▶ [PROVIDED RECORDS]:
⟨

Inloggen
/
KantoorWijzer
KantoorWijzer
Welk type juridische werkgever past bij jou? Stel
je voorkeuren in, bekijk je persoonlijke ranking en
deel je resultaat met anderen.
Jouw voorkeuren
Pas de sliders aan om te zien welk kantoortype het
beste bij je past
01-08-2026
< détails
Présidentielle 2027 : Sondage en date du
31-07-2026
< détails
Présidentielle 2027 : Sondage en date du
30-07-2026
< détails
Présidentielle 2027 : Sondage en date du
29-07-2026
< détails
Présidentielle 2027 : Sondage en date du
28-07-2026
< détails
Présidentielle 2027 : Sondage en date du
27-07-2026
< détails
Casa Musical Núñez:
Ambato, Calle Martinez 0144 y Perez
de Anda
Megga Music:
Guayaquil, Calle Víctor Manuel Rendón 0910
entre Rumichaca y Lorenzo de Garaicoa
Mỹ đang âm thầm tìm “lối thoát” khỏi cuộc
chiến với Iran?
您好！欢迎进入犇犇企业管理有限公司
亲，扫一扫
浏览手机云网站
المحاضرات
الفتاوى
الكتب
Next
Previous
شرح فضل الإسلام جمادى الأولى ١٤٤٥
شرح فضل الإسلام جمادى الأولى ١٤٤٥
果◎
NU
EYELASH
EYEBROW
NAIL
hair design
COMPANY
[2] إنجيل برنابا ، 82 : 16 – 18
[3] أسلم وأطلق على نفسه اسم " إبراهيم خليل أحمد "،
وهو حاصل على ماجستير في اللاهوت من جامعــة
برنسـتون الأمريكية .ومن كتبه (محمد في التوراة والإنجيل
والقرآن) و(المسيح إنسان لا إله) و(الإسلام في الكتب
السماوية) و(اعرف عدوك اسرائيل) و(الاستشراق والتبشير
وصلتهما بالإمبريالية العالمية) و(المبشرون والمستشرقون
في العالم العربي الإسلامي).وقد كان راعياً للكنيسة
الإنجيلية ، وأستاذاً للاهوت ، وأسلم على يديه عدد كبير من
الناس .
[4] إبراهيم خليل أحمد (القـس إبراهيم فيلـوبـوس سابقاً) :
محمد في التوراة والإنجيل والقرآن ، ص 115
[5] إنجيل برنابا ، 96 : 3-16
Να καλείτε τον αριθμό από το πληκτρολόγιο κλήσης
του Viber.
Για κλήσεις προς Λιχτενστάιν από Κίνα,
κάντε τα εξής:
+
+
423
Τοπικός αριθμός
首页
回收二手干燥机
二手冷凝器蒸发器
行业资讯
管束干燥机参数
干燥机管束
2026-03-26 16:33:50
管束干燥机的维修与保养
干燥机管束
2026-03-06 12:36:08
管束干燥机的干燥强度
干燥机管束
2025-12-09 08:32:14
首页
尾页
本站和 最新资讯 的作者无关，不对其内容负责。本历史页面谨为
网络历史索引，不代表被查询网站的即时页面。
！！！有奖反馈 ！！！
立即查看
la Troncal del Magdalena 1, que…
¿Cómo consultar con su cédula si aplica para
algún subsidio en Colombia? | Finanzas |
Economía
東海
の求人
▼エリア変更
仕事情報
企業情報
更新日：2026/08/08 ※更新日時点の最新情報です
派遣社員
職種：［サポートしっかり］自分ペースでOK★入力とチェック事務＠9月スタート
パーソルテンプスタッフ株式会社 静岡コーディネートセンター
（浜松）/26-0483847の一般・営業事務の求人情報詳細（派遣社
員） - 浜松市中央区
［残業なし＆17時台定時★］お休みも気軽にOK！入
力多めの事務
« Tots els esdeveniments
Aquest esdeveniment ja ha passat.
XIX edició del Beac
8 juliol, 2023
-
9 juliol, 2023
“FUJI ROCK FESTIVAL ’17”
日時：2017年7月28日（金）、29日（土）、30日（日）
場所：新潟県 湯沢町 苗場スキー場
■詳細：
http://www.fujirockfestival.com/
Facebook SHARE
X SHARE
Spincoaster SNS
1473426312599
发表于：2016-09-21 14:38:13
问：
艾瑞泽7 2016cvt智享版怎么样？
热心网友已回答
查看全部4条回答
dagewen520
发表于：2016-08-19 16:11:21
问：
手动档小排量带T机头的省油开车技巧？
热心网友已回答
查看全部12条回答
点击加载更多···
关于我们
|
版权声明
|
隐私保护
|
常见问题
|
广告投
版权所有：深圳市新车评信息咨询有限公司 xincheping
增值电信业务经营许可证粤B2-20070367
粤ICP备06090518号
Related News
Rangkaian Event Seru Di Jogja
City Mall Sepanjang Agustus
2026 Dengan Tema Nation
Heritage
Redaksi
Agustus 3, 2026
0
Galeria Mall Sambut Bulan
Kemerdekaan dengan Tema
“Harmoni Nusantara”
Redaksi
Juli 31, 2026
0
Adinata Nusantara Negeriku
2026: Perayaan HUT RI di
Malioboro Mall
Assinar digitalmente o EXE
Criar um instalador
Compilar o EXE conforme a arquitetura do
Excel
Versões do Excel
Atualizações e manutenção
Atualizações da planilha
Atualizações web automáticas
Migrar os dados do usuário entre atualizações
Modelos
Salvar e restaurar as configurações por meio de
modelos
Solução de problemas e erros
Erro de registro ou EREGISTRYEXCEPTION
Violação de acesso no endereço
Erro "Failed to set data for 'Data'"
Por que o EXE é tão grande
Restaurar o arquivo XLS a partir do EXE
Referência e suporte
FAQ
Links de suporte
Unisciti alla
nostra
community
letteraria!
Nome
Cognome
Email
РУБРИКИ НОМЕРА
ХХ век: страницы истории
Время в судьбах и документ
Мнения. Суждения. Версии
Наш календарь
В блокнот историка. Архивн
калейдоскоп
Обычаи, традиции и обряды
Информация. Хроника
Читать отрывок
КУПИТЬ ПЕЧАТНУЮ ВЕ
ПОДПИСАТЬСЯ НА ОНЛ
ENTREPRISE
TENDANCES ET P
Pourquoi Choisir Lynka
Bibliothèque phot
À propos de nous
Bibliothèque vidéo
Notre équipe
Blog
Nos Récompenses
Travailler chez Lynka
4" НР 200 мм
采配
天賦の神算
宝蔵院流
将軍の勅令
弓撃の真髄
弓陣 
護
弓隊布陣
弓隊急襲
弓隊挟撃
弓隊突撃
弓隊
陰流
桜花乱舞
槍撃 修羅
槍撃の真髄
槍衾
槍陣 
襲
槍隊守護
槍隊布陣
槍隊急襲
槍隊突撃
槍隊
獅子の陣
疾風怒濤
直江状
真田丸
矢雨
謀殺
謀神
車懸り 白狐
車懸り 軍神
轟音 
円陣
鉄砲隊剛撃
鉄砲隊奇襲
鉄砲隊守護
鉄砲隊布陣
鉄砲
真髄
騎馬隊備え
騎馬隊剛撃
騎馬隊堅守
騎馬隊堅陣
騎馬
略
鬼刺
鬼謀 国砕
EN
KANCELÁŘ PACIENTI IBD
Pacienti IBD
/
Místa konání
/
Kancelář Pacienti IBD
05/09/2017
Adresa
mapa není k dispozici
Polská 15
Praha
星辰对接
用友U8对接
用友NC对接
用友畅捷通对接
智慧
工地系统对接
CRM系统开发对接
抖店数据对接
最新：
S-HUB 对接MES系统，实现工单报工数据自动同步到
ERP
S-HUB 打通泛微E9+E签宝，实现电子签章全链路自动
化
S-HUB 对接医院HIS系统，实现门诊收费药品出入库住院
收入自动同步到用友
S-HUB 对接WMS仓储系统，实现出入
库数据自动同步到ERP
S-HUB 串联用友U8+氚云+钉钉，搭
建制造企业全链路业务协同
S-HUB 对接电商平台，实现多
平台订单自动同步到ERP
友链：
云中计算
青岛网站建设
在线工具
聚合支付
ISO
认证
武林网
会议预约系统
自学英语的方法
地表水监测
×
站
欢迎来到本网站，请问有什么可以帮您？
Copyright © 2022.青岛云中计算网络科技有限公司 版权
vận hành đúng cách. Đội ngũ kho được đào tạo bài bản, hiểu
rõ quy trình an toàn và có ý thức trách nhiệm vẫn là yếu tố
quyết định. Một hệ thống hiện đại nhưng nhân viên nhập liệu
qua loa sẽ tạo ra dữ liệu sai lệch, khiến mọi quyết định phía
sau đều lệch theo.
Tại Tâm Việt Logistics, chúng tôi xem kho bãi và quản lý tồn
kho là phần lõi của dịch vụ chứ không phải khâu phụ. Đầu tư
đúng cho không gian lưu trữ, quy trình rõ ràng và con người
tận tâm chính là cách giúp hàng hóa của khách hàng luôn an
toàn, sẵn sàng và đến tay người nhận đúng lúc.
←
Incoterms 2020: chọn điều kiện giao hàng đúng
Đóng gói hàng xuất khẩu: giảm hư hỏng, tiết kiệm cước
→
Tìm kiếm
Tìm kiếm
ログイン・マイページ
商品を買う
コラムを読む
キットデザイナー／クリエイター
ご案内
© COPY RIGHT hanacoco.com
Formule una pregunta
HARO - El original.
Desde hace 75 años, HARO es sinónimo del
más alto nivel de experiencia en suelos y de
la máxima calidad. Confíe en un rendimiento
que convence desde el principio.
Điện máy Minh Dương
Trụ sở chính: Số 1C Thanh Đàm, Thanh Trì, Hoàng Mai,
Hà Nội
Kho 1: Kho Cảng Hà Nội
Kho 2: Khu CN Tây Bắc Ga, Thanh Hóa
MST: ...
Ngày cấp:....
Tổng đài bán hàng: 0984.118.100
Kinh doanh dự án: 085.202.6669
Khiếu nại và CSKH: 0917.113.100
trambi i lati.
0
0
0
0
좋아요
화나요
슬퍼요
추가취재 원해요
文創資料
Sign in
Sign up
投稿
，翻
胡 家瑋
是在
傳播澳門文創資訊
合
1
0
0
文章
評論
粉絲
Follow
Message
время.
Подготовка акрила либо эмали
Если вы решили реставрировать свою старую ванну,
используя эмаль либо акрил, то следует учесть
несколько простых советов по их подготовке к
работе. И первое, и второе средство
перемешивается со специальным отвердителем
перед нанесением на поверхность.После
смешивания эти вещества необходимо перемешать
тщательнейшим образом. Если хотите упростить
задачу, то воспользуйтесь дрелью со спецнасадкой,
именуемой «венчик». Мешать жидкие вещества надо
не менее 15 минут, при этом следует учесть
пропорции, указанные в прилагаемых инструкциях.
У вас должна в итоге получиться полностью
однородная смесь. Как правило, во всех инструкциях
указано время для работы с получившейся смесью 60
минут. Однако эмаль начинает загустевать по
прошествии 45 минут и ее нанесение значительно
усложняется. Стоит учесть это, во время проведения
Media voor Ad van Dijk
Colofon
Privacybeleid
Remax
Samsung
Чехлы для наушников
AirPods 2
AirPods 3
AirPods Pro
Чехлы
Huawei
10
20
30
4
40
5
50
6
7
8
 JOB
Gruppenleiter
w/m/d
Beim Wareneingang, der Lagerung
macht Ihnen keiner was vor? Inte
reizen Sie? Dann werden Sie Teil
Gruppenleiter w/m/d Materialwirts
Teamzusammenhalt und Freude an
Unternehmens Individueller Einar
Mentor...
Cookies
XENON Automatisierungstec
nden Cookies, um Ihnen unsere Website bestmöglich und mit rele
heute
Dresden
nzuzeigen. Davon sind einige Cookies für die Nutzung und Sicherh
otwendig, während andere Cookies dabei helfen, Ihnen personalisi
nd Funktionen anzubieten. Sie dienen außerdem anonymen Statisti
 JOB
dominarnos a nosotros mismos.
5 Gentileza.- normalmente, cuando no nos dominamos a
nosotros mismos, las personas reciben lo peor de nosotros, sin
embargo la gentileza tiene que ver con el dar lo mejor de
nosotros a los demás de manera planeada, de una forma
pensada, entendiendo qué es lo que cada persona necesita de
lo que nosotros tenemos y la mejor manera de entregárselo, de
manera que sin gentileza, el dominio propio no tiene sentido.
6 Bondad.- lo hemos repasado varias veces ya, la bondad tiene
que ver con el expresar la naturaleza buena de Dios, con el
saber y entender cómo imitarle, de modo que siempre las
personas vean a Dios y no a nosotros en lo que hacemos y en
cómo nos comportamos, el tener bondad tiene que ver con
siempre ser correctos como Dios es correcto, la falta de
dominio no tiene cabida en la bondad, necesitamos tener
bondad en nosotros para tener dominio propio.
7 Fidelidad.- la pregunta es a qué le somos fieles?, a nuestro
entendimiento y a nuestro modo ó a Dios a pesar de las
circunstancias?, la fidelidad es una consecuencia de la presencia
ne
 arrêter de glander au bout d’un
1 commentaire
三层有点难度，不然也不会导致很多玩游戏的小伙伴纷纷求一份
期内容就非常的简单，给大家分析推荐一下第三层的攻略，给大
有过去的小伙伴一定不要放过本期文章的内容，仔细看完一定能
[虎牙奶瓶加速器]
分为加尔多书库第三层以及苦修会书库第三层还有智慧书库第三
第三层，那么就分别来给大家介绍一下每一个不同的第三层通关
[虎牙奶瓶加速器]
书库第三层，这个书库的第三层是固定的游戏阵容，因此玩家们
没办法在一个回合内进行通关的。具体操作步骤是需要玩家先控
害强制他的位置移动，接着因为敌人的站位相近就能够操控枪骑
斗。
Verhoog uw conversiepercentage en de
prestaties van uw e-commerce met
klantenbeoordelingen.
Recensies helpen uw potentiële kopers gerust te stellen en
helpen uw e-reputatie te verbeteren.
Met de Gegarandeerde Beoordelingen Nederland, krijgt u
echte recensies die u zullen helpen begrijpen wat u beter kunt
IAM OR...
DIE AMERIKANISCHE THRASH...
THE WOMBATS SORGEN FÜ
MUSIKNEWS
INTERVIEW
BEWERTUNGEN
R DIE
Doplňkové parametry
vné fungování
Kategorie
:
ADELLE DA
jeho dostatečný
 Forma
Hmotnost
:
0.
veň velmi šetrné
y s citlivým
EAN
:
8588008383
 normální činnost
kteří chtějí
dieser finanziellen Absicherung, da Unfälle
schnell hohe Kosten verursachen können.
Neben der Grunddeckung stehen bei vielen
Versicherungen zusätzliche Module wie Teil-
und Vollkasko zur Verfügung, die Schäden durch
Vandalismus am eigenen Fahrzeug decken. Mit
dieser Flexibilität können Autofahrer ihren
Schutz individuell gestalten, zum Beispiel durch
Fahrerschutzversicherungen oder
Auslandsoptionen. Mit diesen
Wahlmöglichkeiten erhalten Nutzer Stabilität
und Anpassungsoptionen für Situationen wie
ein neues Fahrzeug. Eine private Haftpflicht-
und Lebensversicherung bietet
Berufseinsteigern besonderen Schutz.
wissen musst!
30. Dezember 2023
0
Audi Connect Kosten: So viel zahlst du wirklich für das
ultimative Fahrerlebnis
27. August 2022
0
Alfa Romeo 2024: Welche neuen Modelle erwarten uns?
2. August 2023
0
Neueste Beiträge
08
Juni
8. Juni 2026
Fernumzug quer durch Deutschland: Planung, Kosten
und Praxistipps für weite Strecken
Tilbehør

⟩

▶ [WHAT THE EXERCISE ASKS]: Go through the entries above and report every line in which the word "đúng" appears.

▶ [SOLUTION FOR THIS PROBLEM]:
vận hành đúng cách. Đội ngũ kho được đào tạo bài bản, hiểu
đúng cho không gian lưu trữ, quy trình rõ ràng và con người
toàn, sẵn sàng và đến tay người nhận đúng lúc.
Incoterms 2020: chọn điều kiện giao hàng đúng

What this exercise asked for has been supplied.